Source data ▸
^^^^^^^^^^^^^^^^
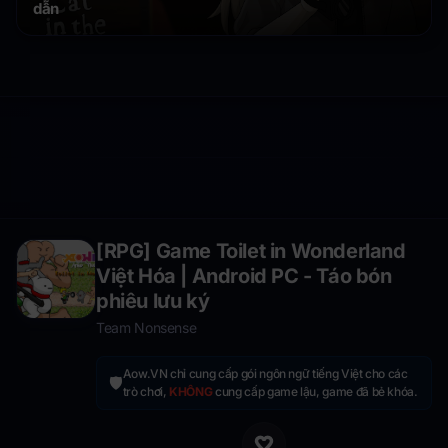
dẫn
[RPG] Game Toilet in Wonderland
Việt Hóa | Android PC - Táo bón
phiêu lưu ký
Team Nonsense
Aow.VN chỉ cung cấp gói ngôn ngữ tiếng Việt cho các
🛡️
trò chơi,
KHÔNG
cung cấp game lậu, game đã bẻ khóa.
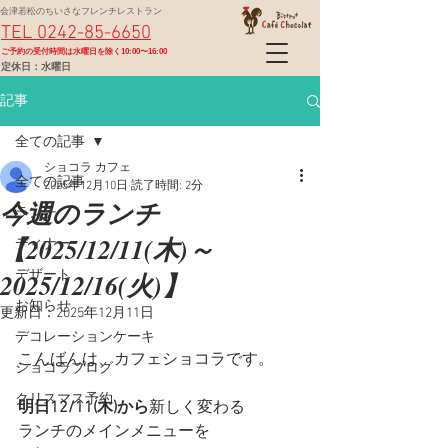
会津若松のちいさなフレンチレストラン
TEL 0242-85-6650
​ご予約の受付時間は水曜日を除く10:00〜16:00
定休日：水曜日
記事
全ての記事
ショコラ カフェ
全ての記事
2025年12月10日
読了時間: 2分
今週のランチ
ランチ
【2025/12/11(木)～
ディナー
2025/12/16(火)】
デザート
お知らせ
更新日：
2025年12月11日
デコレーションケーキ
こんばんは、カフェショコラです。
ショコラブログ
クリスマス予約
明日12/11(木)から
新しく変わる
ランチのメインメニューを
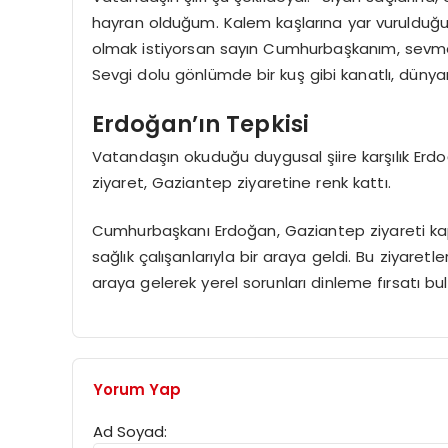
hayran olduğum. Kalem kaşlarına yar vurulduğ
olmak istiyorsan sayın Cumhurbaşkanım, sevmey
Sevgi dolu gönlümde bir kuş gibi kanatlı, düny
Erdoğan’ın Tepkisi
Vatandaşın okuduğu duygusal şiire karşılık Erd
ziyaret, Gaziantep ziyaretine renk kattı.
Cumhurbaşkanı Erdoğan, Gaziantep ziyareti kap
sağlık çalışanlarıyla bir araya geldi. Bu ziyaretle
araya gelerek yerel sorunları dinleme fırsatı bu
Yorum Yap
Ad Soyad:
^^^^^^^^^^^^^^^^
Within the entries, count the lines containing the string "cung" and state nothing but the result.

2